• **Exercise tasks**:
a) In the Sensex market report, on what date was the Delhi High Court's stay vacated?
b) Transcribe the Sensex market report from "After opening the" to "domestic steel manufacturers.".
c) Write the next part of the Sensex market report, picking up after its final sentence.

• **Given text**:
****************
Sensex Extends Fall; Metal Stocks Drag

After opening the day marginally lower, share markets in India have continued the downtrend and are trading well below the dotted line. Sectoral indices are trading on a negative note with stocks in the metal sector and oil and gas sector leading the losses.

The BSE Sensex is trading down by 226 points (down 0.8%), and the NSE Nifty is trading down by 69 points (down 0.8%). Meanwhile, the BSE Mid Cap index is trading down by 0.3%, while the BSE Small Cap index is trading down by 0.1%. The rupee is trading at 65.08 to the US$.

In news from the steel sector. India may impose anti-circumvention duty on certain stainless steel products originating from seven destinations to insulate domestic steel manufacturers.

The government has resumed investigations into circumvention of anti-dumping duties after a stay order was vacated recently by court. The products originate from China, Korea, EU, South Africa, Taiwan, Thailand and the US.

The probe was initiated in February last year by the Directorate General of Anti-Dumping and Allied Duties (DGAD), under the Commerce Ministry, but it was stayed on April 27, 2016, by the Delhi High Court. The stay was vacated on March 8, 2017.
****************
• **Source data**:
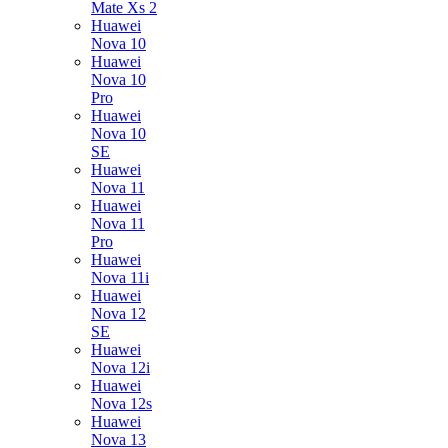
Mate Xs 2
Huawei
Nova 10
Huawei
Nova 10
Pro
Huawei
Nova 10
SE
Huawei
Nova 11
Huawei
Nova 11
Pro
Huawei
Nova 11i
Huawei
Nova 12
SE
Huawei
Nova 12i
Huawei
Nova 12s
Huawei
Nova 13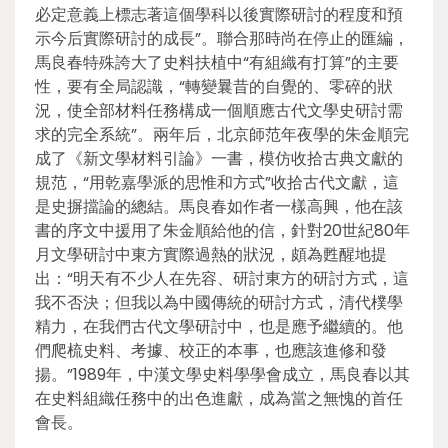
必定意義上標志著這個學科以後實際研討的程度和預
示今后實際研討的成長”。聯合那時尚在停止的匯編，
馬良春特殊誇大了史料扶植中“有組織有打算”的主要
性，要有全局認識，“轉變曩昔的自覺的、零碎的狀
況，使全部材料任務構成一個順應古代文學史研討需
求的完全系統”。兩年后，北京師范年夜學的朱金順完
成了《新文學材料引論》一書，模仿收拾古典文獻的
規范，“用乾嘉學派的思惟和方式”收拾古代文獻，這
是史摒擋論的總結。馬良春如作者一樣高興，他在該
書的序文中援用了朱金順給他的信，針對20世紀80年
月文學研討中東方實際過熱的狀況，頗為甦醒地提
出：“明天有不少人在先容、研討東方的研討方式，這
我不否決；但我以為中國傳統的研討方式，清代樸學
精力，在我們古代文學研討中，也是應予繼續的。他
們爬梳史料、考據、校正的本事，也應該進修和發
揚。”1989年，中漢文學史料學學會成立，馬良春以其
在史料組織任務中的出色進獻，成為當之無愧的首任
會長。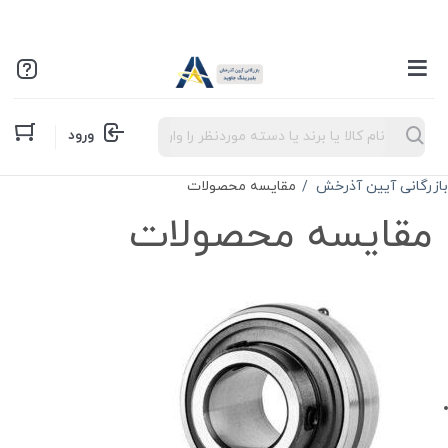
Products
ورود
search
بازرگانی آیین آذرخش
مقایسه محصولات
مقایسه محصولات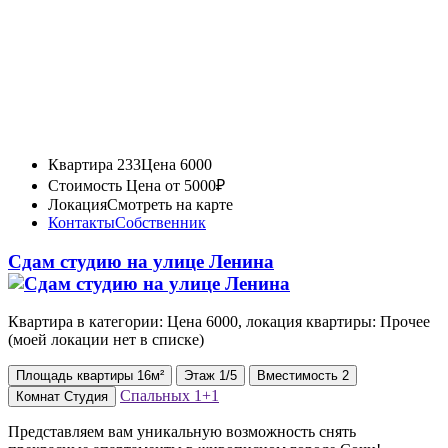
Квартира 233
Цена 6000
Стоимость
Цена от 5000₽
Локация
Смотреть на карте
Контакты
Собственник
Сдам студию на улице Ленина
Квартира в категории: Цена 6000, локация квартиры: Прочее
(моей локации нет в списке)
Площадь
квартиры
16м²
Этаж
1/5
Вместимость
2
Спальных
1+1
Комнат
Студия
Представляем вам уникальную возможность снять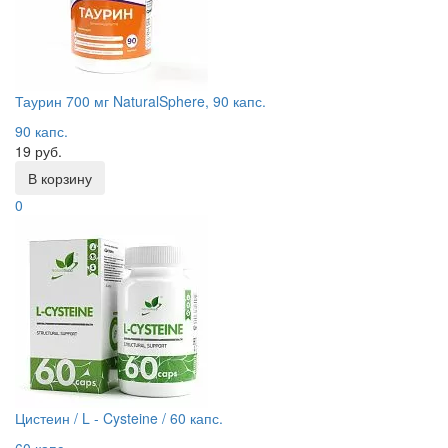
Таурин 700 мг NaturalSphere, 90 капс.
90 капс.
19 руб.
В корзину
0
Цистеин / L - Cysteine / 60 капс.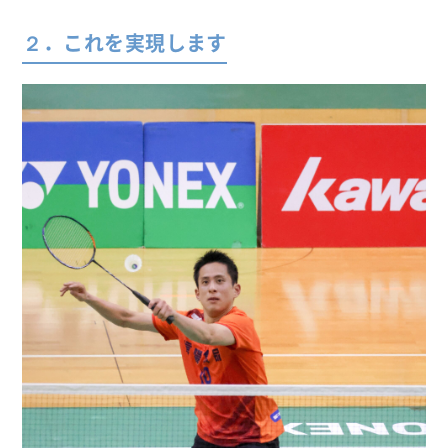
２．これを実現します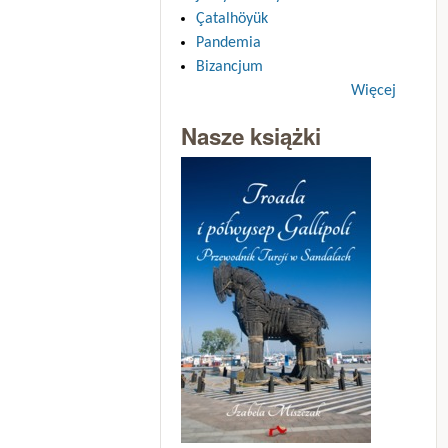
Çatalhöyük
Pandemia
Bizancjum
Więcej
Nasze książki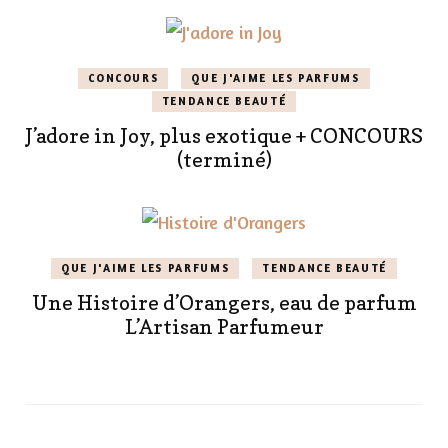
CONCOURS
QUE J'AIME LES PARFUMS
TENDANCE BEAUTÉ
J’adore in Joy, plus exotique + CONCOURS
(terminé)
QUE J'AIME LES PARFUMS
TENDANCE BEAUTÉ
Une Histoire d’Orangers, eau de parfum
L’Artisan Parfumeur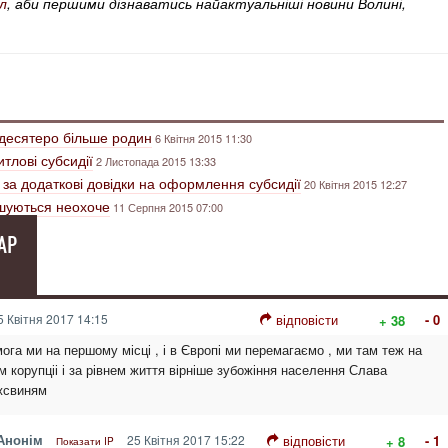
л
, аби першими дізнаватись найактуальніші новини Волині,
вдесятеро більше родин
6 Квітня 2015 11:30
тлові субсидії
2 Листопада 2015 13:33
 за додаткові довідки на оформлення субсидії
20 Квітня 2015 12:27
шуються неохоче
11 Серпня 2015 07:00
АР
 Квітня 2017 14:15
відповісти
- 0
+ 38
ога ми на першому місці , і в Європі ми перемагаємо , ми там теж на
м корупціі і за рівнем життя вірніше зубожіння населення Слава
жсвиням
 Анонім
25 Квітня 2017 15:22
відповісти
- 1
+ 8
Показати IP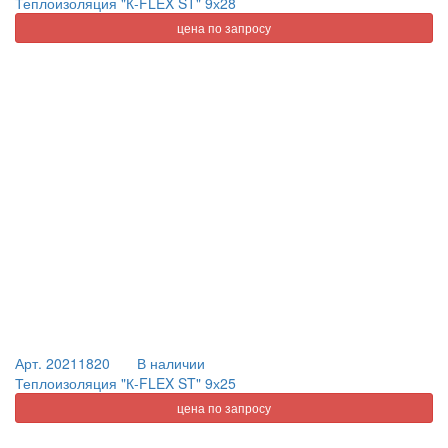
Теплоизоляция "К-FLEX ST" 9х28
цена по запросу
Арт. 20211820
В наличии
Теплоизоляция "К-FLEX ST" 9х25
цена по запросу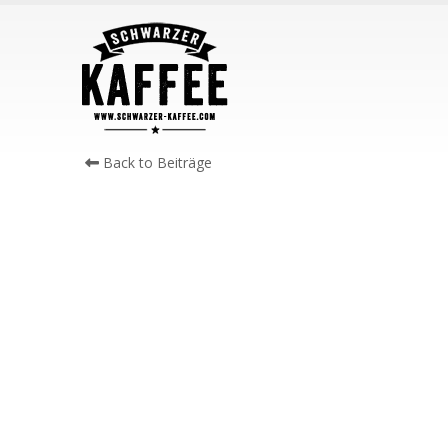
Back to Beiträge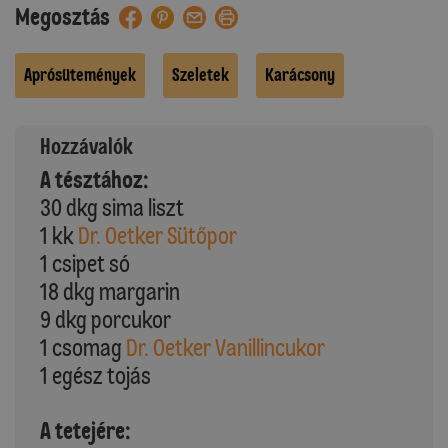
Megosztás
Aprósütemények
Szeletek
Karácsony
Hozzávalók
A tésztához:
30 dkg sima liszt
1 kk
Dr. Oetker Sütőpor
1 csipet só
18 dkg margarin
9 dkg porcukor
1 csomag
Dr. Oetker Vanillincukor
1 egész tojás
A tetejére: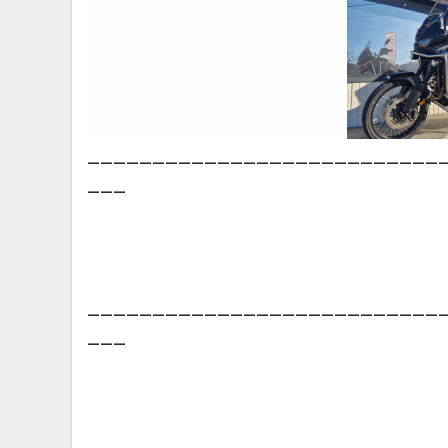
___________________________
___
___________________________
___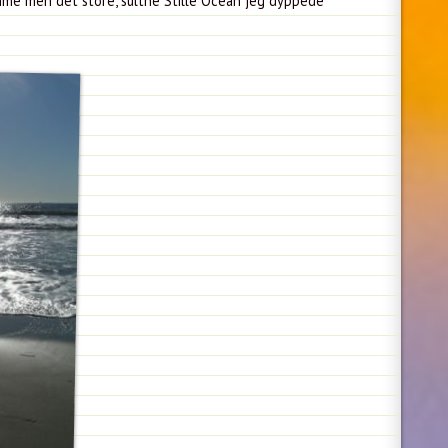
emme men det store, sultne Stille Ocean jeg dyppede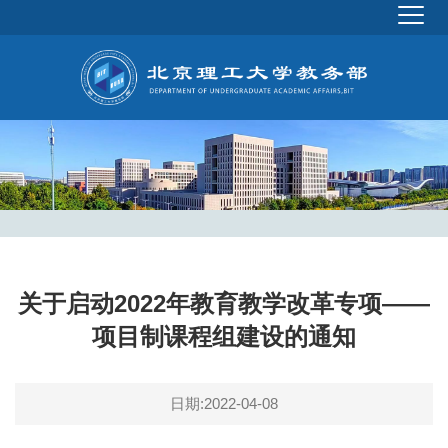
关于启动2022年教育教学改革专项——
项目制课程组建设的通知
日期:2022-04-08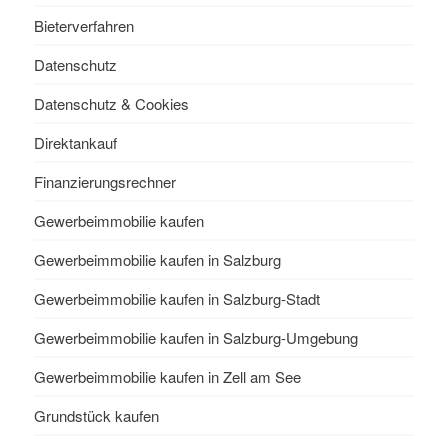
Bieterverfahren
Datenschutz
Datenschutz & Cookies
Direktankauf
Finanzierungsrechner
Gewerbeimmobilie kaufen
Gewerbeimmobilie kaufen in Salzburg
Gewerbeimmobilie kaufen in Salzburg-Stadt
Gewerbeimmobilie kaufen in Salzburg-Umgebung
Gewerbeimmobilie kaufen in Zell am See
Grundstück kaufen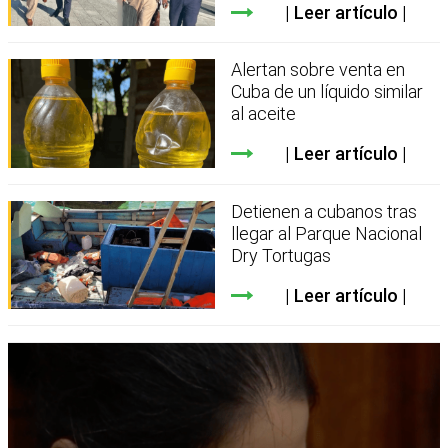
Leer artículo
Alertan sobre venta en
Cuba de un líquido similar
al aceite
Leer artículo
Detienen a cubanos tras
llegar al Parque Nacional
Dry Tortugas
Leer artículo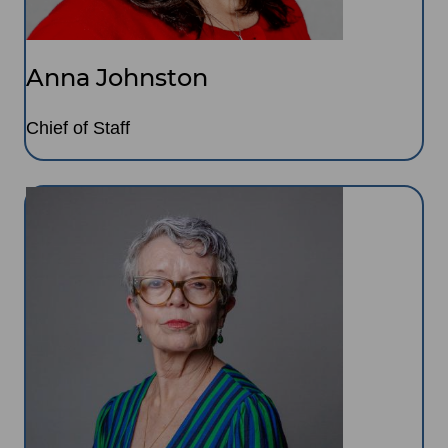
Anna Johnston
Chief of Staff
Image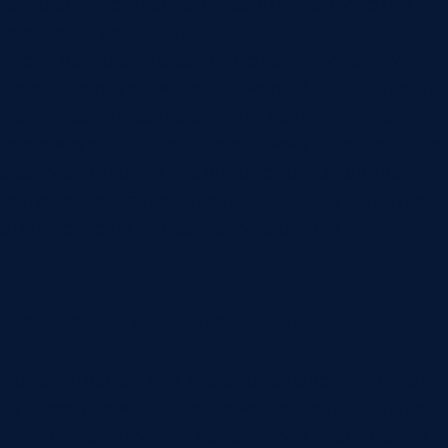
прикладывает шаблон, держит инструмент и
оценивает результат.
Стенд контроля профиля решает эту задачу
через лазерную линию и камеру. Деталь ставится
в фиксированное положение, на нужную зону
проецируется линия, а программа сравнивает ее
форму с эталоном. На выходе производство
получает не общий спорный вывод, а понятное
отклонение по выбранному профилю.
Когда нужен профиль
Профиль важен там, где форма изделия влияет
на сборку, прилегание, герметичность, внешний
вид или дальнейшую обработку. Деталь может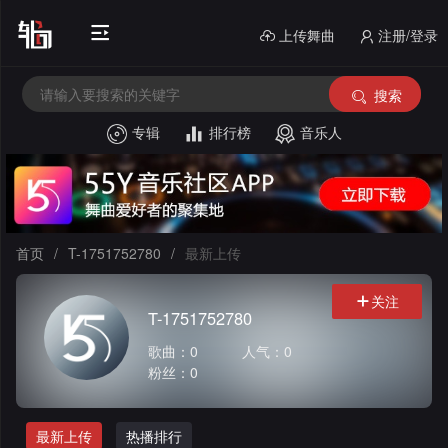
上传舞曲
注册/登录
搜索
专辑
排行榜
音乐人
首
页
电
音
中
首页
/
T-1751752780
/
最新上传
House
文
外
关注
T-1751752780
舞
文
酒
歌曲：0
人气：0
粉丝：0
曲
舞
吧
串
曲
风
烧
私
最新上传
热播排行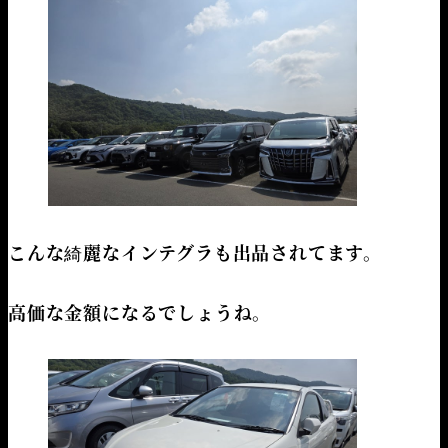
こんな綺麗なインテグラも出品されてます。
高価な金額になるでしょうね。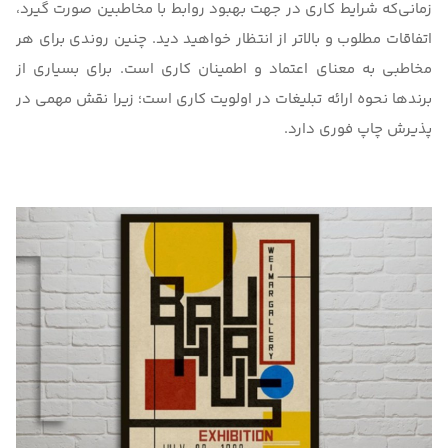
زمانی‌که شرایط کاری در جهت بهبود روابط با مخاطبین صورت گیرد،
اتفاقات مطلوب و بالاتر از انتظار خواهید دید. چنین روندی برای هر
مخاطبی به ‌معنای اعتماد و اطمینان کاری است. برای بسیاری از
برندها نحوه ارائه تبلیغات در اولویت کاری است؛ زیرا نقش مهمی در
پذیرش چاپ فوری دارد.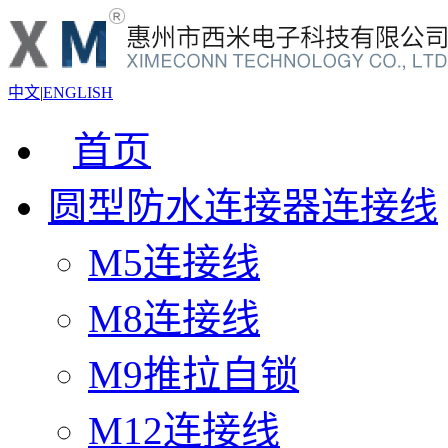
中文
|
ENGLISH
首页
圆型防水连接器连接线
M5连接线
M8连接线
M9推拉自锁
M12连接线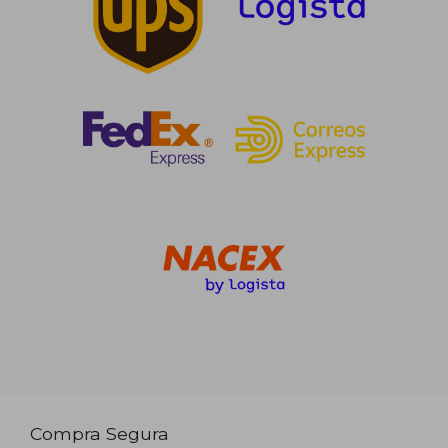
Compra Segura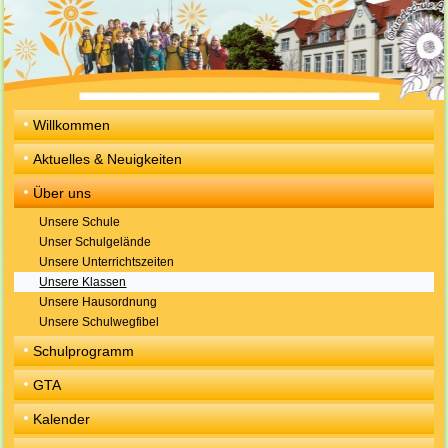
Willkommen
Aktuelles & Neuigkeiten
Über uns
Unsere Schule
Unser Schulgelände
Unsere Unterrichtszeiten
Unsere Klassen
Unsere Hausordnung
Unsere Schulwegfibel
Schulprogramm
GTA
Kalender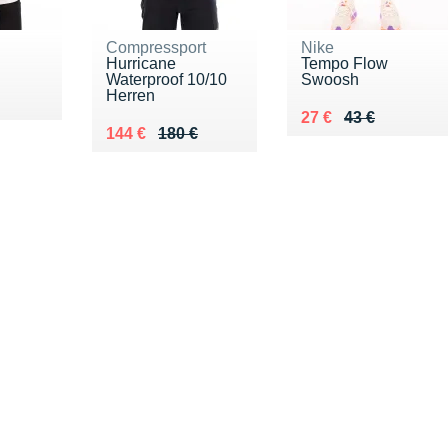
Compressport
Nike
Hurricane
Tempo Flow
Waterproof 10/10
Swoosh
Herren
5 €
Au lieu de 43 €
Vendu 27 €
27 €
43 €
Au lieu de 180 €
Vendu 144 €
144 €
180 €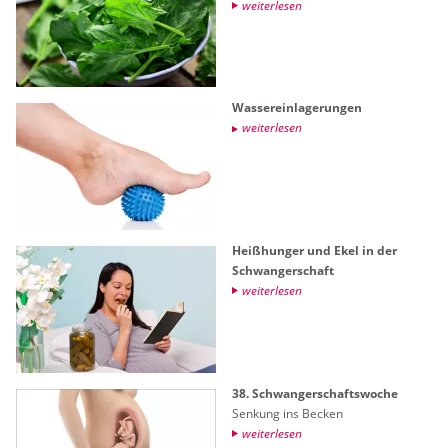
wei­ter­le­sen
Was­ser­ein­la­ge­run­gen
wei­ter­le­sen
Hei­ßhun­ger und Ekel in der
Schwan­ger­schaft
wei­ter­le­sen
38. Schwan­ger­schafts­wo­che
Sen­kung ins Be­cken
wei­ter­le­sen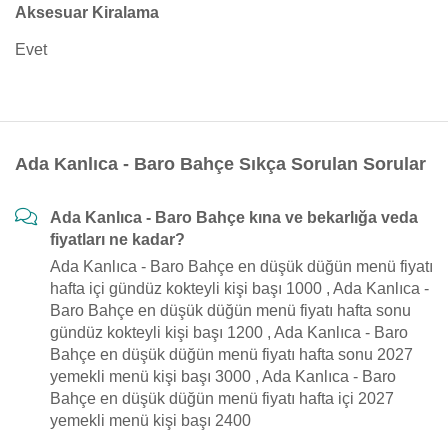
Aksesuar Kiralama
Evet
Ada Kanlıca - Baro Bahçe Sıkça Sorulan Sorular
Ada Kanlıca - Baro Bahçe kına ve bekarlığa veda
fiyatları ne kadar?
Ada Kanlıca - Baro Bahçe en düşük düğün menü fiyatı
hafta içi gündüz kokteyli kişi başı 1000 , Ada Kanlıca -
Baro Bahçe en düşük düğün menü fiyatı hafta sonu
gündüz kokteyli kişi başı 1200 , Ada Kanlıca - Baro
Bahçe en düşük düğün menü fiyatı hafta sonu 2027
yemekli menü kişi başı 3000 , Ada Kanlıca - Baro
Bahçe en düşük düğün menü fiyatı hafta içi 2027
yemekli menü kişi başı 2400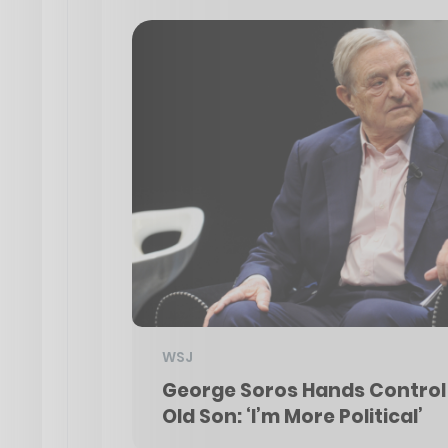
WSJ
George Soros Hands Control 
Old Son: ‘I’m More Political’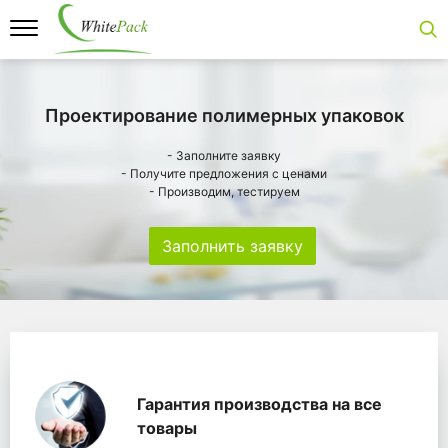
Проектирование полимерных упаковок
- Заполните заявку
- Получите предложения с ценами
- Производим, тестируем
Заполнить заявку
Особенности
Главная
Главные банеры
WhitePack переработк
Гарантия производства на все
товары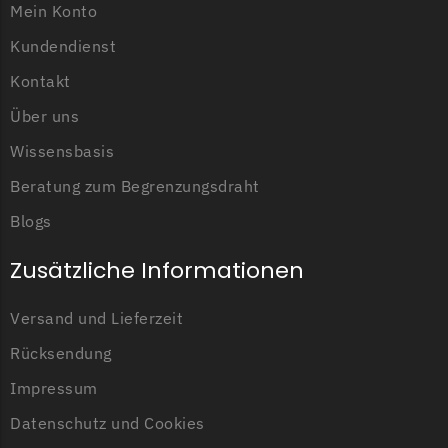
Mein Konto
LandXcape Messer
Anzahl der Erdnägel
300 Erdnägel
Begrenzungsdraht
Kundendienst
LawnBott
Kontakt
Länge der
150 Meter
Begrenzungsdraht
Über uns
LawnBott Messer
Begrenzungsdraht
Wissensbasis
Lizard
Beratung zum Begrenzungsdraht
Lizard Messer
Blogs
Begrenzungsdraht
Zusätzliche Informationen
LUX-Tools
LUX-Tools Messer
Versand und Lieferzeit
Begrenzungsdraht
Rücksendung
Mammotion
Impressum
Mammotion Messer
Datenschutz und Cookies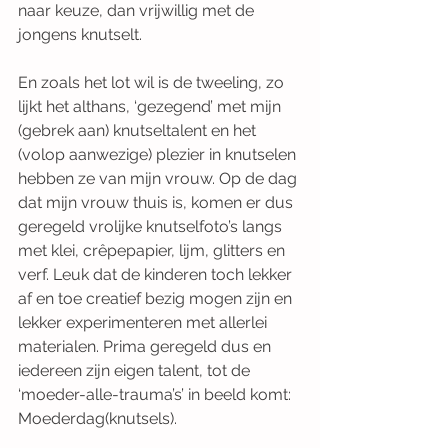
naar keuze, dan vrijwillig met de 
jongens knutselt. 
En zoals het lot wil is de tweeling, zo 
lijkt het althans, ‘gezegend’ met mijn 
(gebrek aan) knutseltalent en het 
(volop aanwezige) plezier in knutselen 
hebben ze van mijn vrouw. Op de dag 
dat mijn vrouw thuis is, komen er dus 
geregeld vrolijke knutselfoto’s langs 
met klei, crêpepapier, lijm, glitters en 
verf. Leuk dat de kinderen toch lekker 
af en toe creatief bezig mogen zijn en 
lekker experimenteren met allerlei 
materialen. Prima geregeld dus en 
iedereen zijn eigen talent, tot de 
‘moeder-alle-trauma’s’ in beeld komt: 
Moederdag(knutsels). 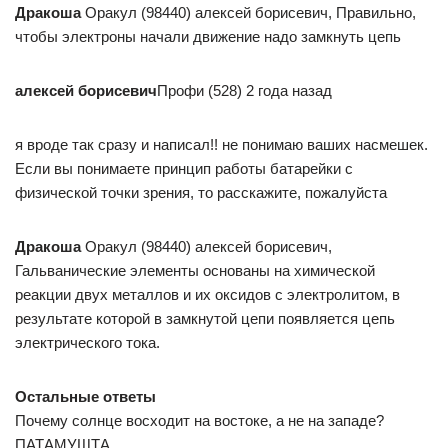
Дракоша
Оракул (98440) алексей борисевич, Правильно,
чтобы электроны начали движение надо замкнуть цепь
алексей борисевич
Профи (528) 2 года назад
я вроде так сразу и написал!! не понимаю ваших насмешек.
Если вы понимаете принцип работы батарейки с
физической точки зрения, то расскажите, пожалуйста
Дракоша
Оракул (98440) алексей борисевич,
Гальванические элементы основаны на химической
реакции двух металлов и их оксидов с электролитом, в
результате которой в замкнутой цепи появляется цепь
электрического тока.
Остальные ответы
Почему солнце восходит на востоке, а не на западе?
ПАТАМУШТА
****************
• **Outputs for the tasks**:
a) March 8, 2017.

b)
After opening the day marginally lower, share markets in India have continued the downtrend and are trading well below the dotted line. Sectoral indices are trading on a negative note with stocks in the metal sector and oil and gas sector leading the losses.

The BSE Sensex is trading down by 226 points (down 0.8%), and the NSE Nifty is trading down by 69 points (down 0.8%). Meanwhile, the BSE Mid Cap index is trading down by 0.3%, while the BSE Small Cap index is trading down by 0.1%. The rupee is trading at 65.08 to the US$.

In news from the steel sector. India may impose anti-circumvention duty on certain stainless steel products originating from seven destinations to insulate domestic steel manufacturers.

c)
The government has subsequently resumed investigations into circumvention of anti-dumping duties on cold-rolled flat products of stainless steel widths from 600 mm to 1,250 mm after the stay order was vacated.

Earlier in a notification, the DGAD had stated that it has sufficient evidence of circumvention of anti-dumping duties leviable on cold-rolled flat products of stainless steel originating from these seven destinations. The probe would determine the existence, degree and effect of the alleged circumvention and would also examine the need to extend the existing anti-dumping duty to the circumventing products.

In December 2015, India had imposed anti-dumping duty of up to 57.4% on import of the products from China, Korea, the US and EU for five years to save the domestic industry from cheap shipments.

No Takers for Domestic Steel

No Takers for Domestic Steel

 

The government's proposal should protect domestic steel companies from cheaper imports. But in the meanwhile, the steel makers are chasing imports out by ramping up production.

In February, domestic steel output rose by 12.9% YoY, as large private steel producers such as Tata Steel and JSW Steel ramped up output. Imports during the first eleven months of FY17 dropped by 39% YoY.

But the bigger concern is weak consumption growth. The consumption data over the past few months clearly show that there are no takers for domestic steel. So, steel makers have been forced to export more, with overseas shipments up by 78% YoY in the fiscal till February.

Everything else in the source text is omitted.